§ **Your instructions**
Return every item below verbatim, reproducing each line without alteration.

§ **Extracted records**
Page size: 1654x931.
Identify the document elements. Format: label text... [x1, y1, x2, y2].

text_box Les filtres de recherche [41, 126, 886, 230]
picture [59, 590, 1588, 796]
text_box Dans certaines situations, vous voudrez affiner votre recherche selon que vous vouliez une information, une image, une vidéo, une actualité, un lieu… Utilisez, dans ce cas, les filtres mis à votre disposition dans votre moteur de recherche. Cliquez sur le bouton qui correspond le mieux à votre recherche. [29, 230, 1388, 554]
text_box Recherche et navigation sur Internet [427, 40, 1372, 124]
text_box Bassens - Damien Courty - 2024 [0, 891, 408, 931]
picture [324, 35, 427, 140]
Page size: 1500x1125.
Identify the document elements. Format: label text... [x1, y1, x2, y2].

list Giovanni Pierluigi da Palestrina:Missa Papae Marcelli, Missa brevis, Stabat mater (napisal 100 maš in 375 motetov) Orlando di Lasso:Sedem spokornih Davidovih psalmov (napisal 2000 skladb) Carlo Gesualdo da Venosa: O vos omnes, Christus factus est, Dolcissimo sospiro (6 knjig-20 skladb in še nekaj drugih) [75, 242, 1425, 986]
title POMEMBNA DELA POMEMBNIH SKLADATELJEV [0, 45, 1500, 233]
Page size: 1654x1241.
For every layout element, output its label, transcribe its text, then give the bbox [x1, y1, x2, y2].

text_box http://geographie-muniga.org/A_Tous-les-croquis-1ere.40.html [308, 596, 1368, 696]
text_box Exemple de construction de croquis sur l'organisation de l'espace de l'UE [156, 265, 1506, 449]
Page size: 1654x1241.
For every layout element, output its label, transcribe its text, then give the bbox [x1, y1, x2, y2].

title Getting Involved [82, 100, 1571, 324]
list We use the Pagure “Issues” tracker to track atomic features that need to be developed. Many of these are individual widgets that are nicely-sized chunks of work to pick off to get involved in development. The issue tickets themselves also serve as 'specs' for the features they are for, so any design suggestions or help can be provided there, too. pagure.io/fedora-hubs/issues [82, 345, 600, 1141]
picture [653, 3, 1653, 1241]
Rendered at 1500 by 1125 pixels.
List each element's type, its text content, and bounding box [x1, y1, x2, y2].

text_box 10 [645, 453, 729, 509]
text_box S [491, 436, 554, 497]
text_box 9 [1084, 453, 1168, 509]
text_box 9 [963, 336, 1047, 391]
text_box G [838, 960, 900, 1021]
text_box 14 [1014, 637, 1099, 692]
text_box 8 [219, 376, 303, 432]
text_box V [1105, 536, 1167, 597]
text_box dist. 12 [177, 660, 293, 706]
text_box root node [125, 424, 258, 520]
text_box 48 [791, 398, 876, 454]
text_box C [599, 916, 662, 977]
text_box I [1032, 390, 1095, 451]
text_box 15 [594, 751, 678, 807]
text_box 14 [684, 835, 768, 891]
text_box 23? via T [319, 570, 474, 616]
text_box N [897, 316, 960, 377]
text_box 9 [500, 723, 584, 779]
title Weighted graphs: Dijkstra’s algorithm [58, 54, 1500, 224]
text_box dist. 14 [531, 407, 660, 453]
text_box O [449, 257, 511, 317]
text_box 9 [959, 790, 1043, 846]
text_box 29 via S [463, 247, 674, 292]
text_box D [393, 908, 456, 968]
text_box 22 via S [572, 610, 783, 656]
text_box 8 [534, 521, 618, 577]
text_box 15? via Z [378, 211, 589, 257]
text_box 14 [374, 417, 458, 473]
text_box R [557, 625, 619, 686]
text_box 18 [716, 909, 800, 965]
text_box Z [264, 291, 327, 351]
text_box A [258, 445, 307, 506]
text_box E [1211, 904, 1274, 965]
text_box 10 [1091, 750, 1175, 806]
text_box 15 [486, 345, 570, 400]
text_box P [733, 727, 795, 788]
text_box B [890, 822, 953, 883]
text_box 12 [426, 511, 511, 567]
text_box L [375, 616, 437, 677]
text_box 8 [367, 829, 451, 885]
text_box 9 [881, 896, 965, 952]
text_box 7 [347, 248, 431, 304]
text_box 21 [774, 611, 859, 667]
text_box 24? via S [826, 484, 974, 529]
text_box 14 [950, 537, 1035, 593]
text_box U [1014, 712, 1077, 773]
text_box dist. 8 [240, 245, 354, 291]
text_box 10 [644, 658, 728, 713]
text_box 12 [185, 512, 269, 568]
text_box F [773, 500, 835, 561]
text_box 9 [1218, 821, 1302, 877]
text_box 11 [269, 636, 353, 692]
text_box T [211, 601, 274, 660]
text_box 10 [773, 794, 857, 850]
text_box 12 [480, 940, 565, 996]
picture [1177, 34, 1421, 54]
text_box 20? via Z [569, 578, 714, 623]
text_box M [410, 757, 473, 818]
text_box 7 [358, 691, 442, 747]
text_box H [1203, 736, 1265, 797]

§ **Final result**
Page size: 1654x931.
Identify the document elements. Format: label text... [x1, y1, x2, y2].

text_box Les filtres de recherche [41, 126, 886, 230]
picture [59, 590, 1588, 796]
text_box Dans certaines situations, vous voudrez affiner votre recherche selon que vous vouliez une information, une image, une vidéo, une actualité, un lieu… Utilisez, dans ce cas, les filtres mis à votre disposition dans votre moteur de recherche. Cliquez sur le bouton qui correspond le mieux à votre recherche. [29, 230, 1388, 554]
text_box Recherche et navigation sur Internet [427, 40, 1372, 124]
text_box Bassens - Damien Courty - 2024 [0, 891, 408, 931]
picture [324, 35, 427, 140]
Page size: 1500x1125.
Identify the document elements. Format: label text... [x1, y1, x2, y2].

list Giovanni Pierluigi da Palestrina:Missa Papae Marcelli, Missa brevis, Stabat mater (napisal 100 maš in 375 motetov) Orlando di Lasso:Sedem spokornih Davidovih psalmov (napisal 2000 skladb) Carlo Gesualdo da Venosa: O vos omnes, Christus factus est, Dolcissimo sospiro (6 knjig-20 skladb in še nekaj drugih) [75, 242, 1425, 986]
title POMEMBNA DELA POMEMBNIH SKLADATELJEV [0, 45, 1500, 233]
Page size: 1654x1241.
For every layout element, output its label, transcribe its text, then give the bbox [x1, y1, x2, y2].

text_box http://geographie-muniga.org/A_Tous-les-croquis-1ere.40.html [308, 596, 1368, 696]
text_box Exemple de construction de croquis sur l'organisation de l'espace de l'UE [156, 265, 1506, 449]
Page size: 1654x1241.
For every layout element, output its label, transcribe its text, then give the bbox [x1, y1, x2, y2].

title Getting Involved [82, 100, 1571, 324]
list We use the Pagure “Issues” tracker to track atomic features that need to be developed. Many of these are individual widgets that are nicely-sized chunks of work to pick off to get involved in development. The issue tickets themselves also serve as 'specs' for the features they are for, so any design suggestions or help can be provided there, too. pagure.io/fedora-hubs/issues [82, 345, 600, 1141]
picture [653, 3, 1653, 1241]
Rendered at 1500 by 1125 pixels.
List each element's type, its text content, and bounding box [x1, y1, x2, y2].

text_box 10 [645, 453, 729, 509]
text_box S [491, 436, 554, 497]
text_box 9 [1084, 453, 1168, 509]
text_box 9 [963, 336, 1047, 391]
text_box G [838, 960, 900, 1021]
text_box 14 [1014, 637, 1099, 692]
text_box 8 [219, 376, 303, 432]
text_box V [1105, 536, 1167, 597]
text_box dist. 12 [177, 660, 293, 706]
text_box root node [125, 424, 258, 520]
text_box 48 [791, 398, 876, 454]
text_box C [599, 916, 662, 977]
text_box I [1032, 390, 1095, 451]
text_box 15 [594, 751, 678, 807]
text_box 14 [684, 835, 768, 891]
text_box 23? via T [319, 570, 474, 616]
text_box N [897, 316, 960, 377]
text_box 9 [500, 723, 584, 779]
title Weighted graphs: Dijkstra’s algorithm [58, 54, 1500, 224]
text_box dist. 14 [531, 407, 660, 453]
text_box O [449, 257, 511, 317]
text_box 9 [959, 790, 1043, 846]
text_box 29 via S [463, 247, 674, 292]
text_box D [393, 908, 456, 968]
text_box 22 via S [572, 610, 783, 656]
text_box 8 [534, 521, 618, 577]
text_box 15? via Z [378, 211, 589, 257]
text_box 14 [374, 417, 458, 473]
text_box R [557, 625, 619, 686]
text_box 18 [716, 909, 800, 965]
text_box Z [264, 291, 327, 351]
text_box A [258, 445, 307, 506]
text_box E [1211, 904, 1274, 965]
text_box 10 [1091, 750, 1175, 806]
text_box 15 [486, 345, 570, 400]
text_box P [733, 727, 795, 788]
text_box B [890, 822, 953, 883]
text_box 12 [426, 511, 511, 567]
text_box L [375, 616, 437, 677]
text_box 8 [367, 829, 451, 885]
text_box 9 [881, 896, 965, 952]
text_box 7 [347, 248, 431, 304]
text_box 21 [774, 611, 859, 667]
text_box 24? via S [826, 484, 974, 529]
text_box 14 [950, 537, 1035, 593]
text_box U [1014, 712, 1077, 773]
text_box dist. 8 [240, 245, 354, 291]
text_box 10 [644, 658, 728, 713]
text_box 12 [185, 512, 269, 568]
text_box F [773, 500, 835, 561]
text_box 9 [1218, 821, 1302, 877]
text_box 11 [269, 636, 353, 692]
text_box T [211, 601, 274, 660]
text_box 10 [773, 794, 857, 850]
text_box 12 [480, 940, 565, 996]
picture [1177, 34, 1421, 54]
text_box 20? via Z [569, 578, 714, 623]
text_box M [410, 757, 473, 818]
text_box 7 [358, 691, 442, 747]
text_box H [1203, 736, 1265, 797]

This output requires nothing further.